La empresa aplicó la finalización de contratos a plazo fijo, aunque desde el sector laboral denuncian que se trata de “despidos encubiertos”, ya que muchos de los afectados cuentan con más de un año de antigüedad, tiempo suficiente para haber sido incorporados como personal permanente.
Además, 70 empleados permanecen suspendidos, lo que representa casi la mitad del plantel estable estimado en 150 trabajadores en ambas plantas. Estas suspensiones rotativas se implementan desde octubre de 2024 y, tras el receso vacacional en enero, se impidió el ingreso a varios operarios.
Desde la compañía argumentan que estas medidas responden a una caída en el consumo y a un exceso de stock, especialmente de motos, que acumula inventario equivalente a seis meses de ventas. Los directivos anticiparon que podrían producirse nuevas desvinculaciones luego de febrero.
Los trabajadores y delegados gremiales rechazan estos argumentos y niegan la existencia de una crisis financiera.

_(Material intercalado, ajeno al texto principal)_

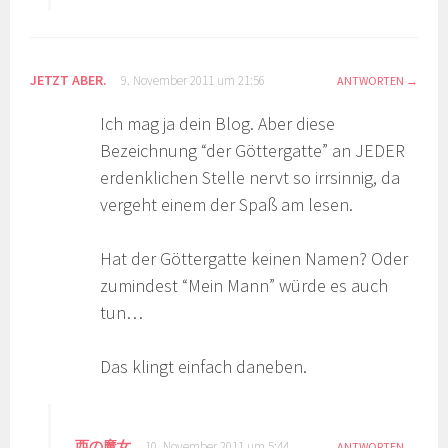
JETZT ABER.
9. November 2011 um 21:56
ANTWORTEN
Ich mag ja dein Blog. Aber diese
Bezeichnung “der Göttergatte” an JEDER
erdenklichen Stelle nervt so irrsinnig, da
vergeht einem der Spaß am lesen.
Hat der Göttergatte keinen Namen? Oder
zumindest “Mein Mann” würde es auch
tun…
Das klingt einfach daneben.
西の魔女
10. November 2011 um 5:44
ANTWORTEN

Consideran que la finalización de contratos es una estrategia especulativa vinculada al actual debate parlamentario sobre la reforma laboral.
Como respaldo, mencionan un informe de Moody’s Local de septiembre de 2025 que describe a Newsan como una empresa competitiva, con bajo endeudamiento y una posición financiera sólida.
En el ámbito gremial, la UOM Avellaneda logró un acuerdo transitorio para mantener los puestos de trabajo hasta fines de febrero, aunque no hay certezas sobre la continuidad laboral a partir de marzo.
La situación genera preocupación por su impacto social, sobre todo entre operarios con enfermedades laborales crónicas y familias con hijos con discapacidad, quienes podrían perder la cobertura de la obra social en caso de quedar desvinculados.
Este conflicto se desarrolla en un contexto político sensible, coincidiendo con el tratamiento parlamentario de la reforma laboral, lo que aumenta la tensión en un escenario ya marcado por la paralización parcial de la actividad y la incertidumbre sobre el futuro de las plantas.